• **任务说明**:
**A)** 根据 SURGE 论文摘要回答:
(i) 四流卷积神经网络在每个像素上预测哪四项?
(ii) 该正则化在哪个数据集上使平面一致性获得了多大的相对提升?
(iii) 梯度以什么方式传递到表面法向量和深度卷积神经网络?
**B)** 请续写 SURGE 论文摘要与简介的译文,从最后一句之后接着写。

SURGE: Surface Regularized Geometry Estimation from a Single Image摘要和简介翻译

SURGE: Surface Regularized Geometry Estimation from a Single Image

从单一图像中得到表面正则化的几何结构估计

Abstract

摘要

       This paper introduces an approach to regularize 2.5D surface normal and depth predictions at each pixel given a single input image. The approach infers and reasons about the underlying 3D planar surfaces depicted in the image to snap predicted normal and depths to inferred planar surfaces, all while maintaining fine detail within objects. Our approach comprises two components: (i) a four-stream convolutional neural network (CNN) where depths, surface normals, and likelihoods of planar region and planar boundary are predicted at each pixel, followed by (ii) a dense conditional random field (DCRF) that integrates the four predictions such that the normal and depths are compatible with each other and regularized by the planar region and planar boundary information. The DCRF is formulated such that gradients can be passed to the surface normal and depth CNNs via backpropagation. In addition, we propose new planar-wise metrics to evaluate geometry consistency within planar surfaces, which are more tightly related to dependent 3D editing applications. We show that our regularization yields a 30% relative improvement in planar consistency on the NYU v2 dataset. [24]

       这篇论文引入了一个方法来正则化2.5维的表面法向量,并对输入图像的每个像素都进行深度预测。这个方法推测并推理图像中潜在的三维平面表面,所有的这些都同时保持着物体的小细节。我们的方法由两个组成部分构成:(一)是四流卷积神经网络(CNN),这四个分支分别是深度和表面法向量,以及类似平面的区域和平面边界,这些都会逐个像素进行预测。接下来是(二)一个紧密的条件随机场,用于整合四个预测,使得法向量和深度都是彼此兼容的,并且平面区域和平面边界信息都被正则化了。紧密条件随机场被构建了,所以梯度可以从表面法向量和深度卷积神经网络通过反向传导进行传递了。另外,我们提出了新的平面矩阵来评估平面表面的几何结构一致性,这与依赖三维编辑的应用紧密相关。我们展示出自己的正则化产生了30%的相对提升,这一点体现在NYU v2数据集上的平面一致性上。

(页面图像及提取文本)
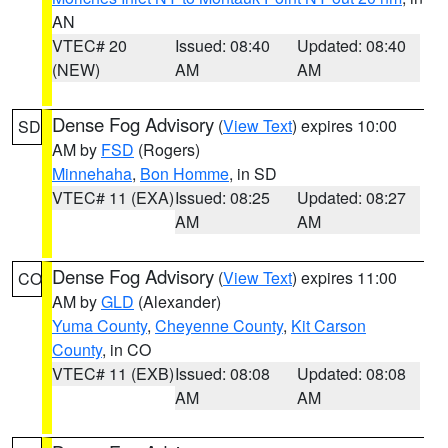
AN
VTEC# 20
Issued: 08:40
Updated: 08:40
(NEW)
AM
AM
Dense Fog Advisory
(
View Text
) expires 10:00
SD
AM by
FSD
(Rogers)
Minnehaha
,
Bon Homme
, in SD
VTEC# 11 (EXA)
Issued: 08:25
Updated: 08:27
AM
AM
Dense Fog Advisory
(
View Text
) expires 11:00
CO
AM by
GLD
(Alexander)
Yuma County
,
Cheyenne County
,
Kit Carson
County
, in CO
VTEC# 11 (EXB)
Issued: 08:08
Updated: 08:08
AM
AM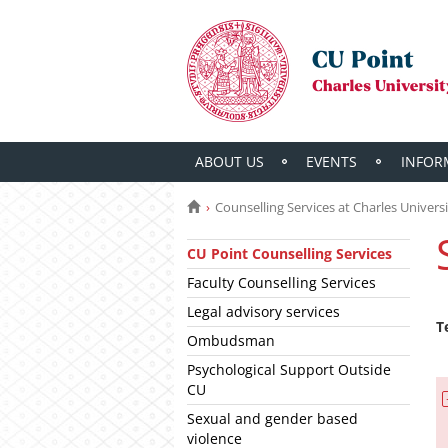
ABOUT US
EVENTS
INFOR
Counselling Services at Charles Univers
CU Point Counselling Services
Faculty Counselling Services
Legal advisory services
T
Ombudsman
Psychological Support Outside
CU
Sexual and gender based
violence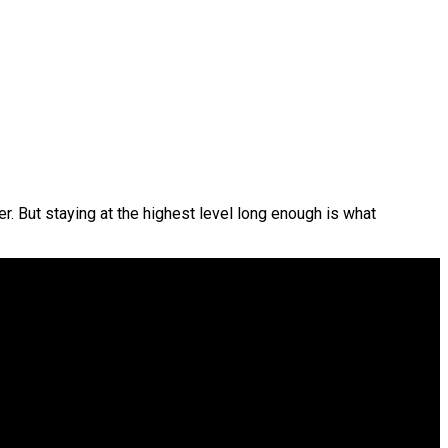
r. But staying at the highest level long enough is what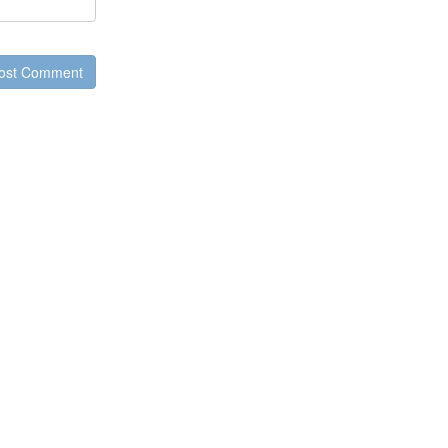
ost Comment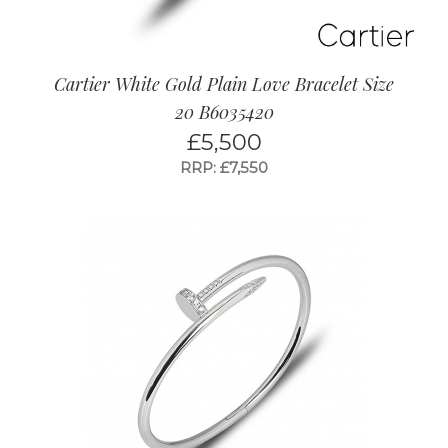
Cartier White Gold Plain Love Bracelet Size
20 B6035420
£
5,500
RRP: £7,550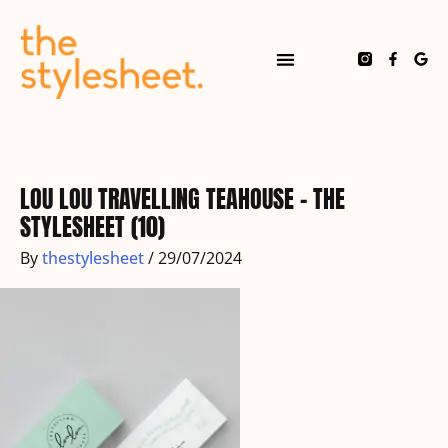
Skip
to
content
F
G
a
o
c
o
e
g
b
l
o
e
o
k
-
f
LOU LOU TRAVELLING TEAHOUSE – THE
STYLESHEET (10)
By
thestylesheet
/
29/07/2024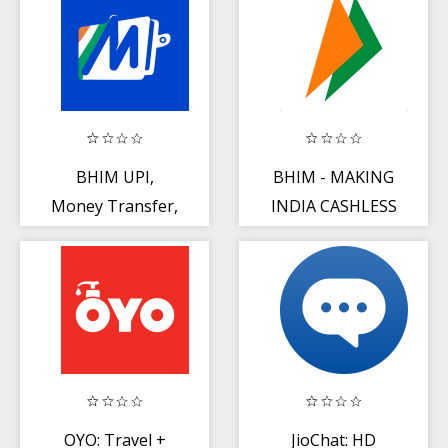
Status
BHIM UPI,
BHIM - MAKING
Money Transfer,
INDIA CASHLESS
Recharge + Bill
Payment
OYO: Travel +
JioChat: HD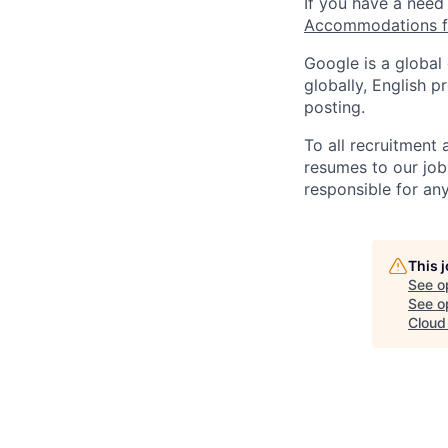
If you have a need
Accommodations fo
Google is a global
globally, English p
posting.
To all recruitment
resumes to our job
responsible for any
This 
See o
See op
Cloud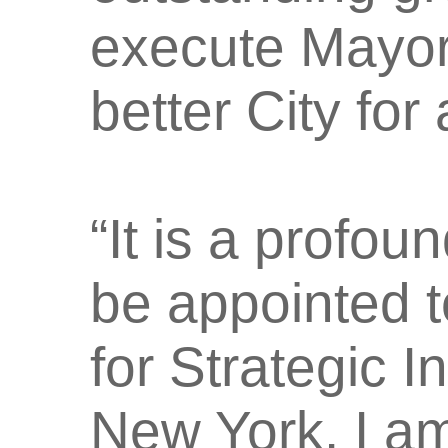
execute Mayor(
better City for
“It is a profo
be appointed 
for Strategic In
New York. I am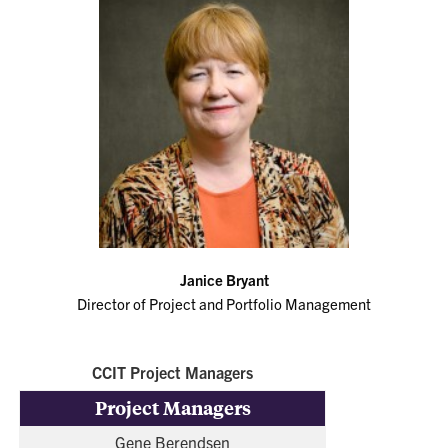
Janice Bryant
Director of Project and Portfolio Management
CCIT Project Managers
Project Managers
Gene Berendsen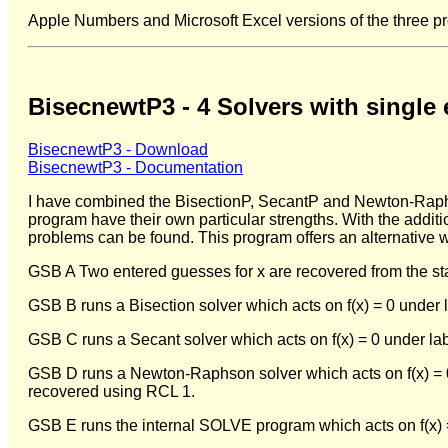
Apple Numbers and Microsoft Excel versions of the three p
BisecnewtP3 - 4 Solvers with single 
BisecnewtP3 - Download
BisecnewtP3 - Documentation
I have combined the BisectionP, SecantP and Newton-Raphson
program have their own particular strengths. With the additio
problems can be found. This program offers an alternative wa
GSB A Two entered guesses for x are recovered from the st
GSB B runs a Bisection solver which acts on f(x) = 0 under
GSB C runs a Secant solver which acts on f(x) = 0 under la
GSB D runs a Newton-Raphson solver which acts on f(x) = 0 
recovered using RCL 1.
GSB E runs the internal SOLVE program which acts on f(x) 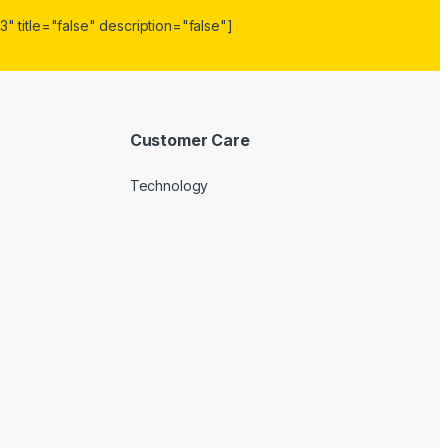
" title="false" description="false"]
Customer Care
Technology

• **各题答案**:
**A)**
(i) 深度、表面法向量、平面区域的可能性和平面边界的可能性。
(ii) 在 NYU v2 数据集上获得了 30% 的相对提升。
(iii) 通过反向传播传递(译文中写作“反向传导”)。

**B)**
1       Introduction

1       简介

Recent efforts to estimate the 2.5D layout of a depicted scene from a single image, such as per-pixel depths and surface normal, have yielded high-quality outputs respecting both the global scene layout and fine object detail [2, 6, 7, 29]. Upon closer inspection, however, the predicted depths and normal may fail to be consistent with the underlying surface geometry. For example, consider the depth and normal predictions from the contemporary approach of Eigen and Fergus [6] shown in Figure 1 (b) (Before DCRF). Notice the significant distortion in the prediction depth corresponding to the depicted planar surfaces, such as the back wall and cabinet. We argue that such distortion arises from the fact that the 2.5D predictions (i) are made independently per pixel from appearance information alone. and (ii) do not explicitly take in to account the underlying surface geometry. When 3D geometry has been used e.g., [29], it often consists of a boxy room layout constraint, which may be too coarse and fail to account for local planar regions that do not adhere to the box constraint. Moreover, when multiple 2.5D predictions are made (e.g., depth and normal), they are not explicitly enforced to agree with each other.

近来许多从单一相片中估计2.5维的场景布局,比如说每个像素的深度、表面法向量等,已经产生了关于全局场景布局和小物体细节方面的高质量输出【2, 6, 7, 29】。然而更进一步的检查发现,预测的深度和法向量可能会在潜在表面几何特征的一致性方面失效。比如说,考虑展现于图1(b)(在稠密条件随机场之前)用当代的Eigen 和Fergus的方法,来预测深度和法向量。注意到在预测对应于展示出的平面表面的深度时,显示出了显著的变形,比如后面的墙和橱柜。我们认为这样的形变是由于:2.5维预测(i)是通过对每个像素独立的从外表的信息中得到的,并且(ii)并不显式的考虑潜在的表面几何结构。当三维几何结构被使用的时候,比方说参见【29】,他常常由箱状的室内布局所约束,这可能太过粗糙了并且不能考虑局部平面区域,这些平面区域并不受盒装约束。此外,当有了许多2.5维预测的时候(比如深度和法向量),他们并不会显式的强制彼此间保持一致。

To overcome the above issues, we introduce an approach to identify depicted 3D planar regions in the image along with their spatial extent, and to leverage such planar regions to regularize the depth and surface normal outputs. We formulate our approach as a four-stream convolutional neural network (CNN), followed by a dense conditional random field (DCRF). The four-stream CNN independently predicts at each pixel the surface normal, depth, and likelihoods for planar region and planar boundary. The four cues are integrated into a DCRF, which encourages the output depths and normal to align with the inferred 3D planar surfaces while maintaining fine detail within objects. Furthermore, the output depths and normal are explicitly encouraged to agree with each other.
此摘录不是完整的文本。